By Ran Dagoni
Published: 15 June 2011
There has been a turning point in defense relations between Israel and the US. The US administration now recognizes security clearances given by Israeli authorities to employees in the defense industry.
This refers to Israeli employees who were born in countries automatically defined as a security risk in the US. Until now such employees were not allowed to be part of US projects handled by Israeli companies.
Employees born in Russia, Arab countries, Iran and other countries not considered friendly to the US, who work in managerial or engineering jobs in Israeli defense companies, are well aware of the fact that they are not permitted to work on projects relating to US weapons or technologies, unless they have received specific clearance from the US authorities.

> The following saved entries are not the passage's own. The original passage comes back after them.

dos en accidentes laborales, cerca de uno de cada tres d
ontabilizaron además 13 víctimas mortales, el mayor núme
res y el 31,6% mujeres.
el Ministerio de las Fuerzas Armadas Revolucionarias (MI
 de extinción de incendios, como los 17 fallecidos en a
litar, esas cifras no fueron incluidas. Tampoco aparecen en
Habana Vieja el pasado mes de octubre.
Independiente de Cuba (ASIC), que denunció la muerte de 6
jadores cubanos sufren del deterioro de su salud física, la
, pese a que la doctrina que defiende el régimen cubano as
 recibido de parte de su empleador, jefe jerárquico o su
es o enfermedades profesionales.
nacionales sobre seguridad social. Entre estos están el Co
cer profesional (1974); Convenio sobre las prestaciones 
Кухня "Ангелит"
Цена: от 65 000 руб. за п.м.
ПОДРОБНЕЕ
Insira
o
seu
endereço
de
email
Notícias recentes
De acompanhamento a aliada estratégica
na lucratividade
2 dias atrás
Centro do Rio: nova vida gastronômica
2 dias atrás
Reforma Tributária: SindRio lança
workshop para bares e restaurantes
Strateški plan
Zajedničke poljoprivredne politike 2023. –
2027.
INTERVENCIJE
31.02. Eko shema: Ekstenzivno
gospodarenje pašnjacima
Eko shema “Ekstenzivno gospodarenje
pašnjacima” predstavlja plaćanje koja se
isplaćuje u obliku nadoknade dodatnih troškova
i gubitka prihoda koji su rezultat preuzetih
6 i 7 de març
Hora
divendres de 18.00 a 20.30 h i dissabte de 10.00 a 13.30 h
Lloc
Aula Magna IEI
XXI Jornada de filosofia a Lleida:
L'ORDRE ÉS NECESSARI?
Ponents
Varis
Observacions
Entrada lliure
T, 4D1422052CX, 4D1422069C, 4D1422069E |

From the point of view of Israeli companies obtaining such a clearance for their employees was an onerous task involving hiring US lawyers. Except in rare instances, Israeli defense companies have foregone this option and simply avoided employing personnel born in the “wrong” countries on US projects, even if they were the most suitable employees for the job and they had high security clearance from the Israeli authorities.
The fact that similar restrictions were also applied to the defense industries of other countries like Canada and the UK was no consolation to the likes of Elbit Systems Ltd. (Nasdaq: ESLT; TASE:ESLT), which were prevented from allocating employees at their own discretion. Now this discrimination has been ended.
The US State Department has published new regulations that recognize the security clearance given by the Israeli authorities to employees in defense companies.
For Israeli defense companies, especially larges ones such as Israel Aerospace Industries Ltd. (IAI) (TASE: ARSP.B1), Israel Military Industries Ltd. (IMI), Rafael Advanced Defense Systems Ltd., and Elbit Systems this is a major change, Harold Luks, who heads an international trade consultancy firm, told “Globes”. The Washington DC firm bearing his name which specializes in regulations restricting exports has many Israeli companies among its clients.
“Think of these engineers and technicians who immigrated to Israel as children in one of great waves of immigration from a CIS country and are now completely Israeli, but whom the Americans consider as having dual citizenship with a passport from a former Communist country, which sounds alarm bells among State Department auditors,” said Luks. He says that the previous regulations discriminated against thousands of defense industry employees over the years.
Israel’s defense industries have welcomed the changed regulations.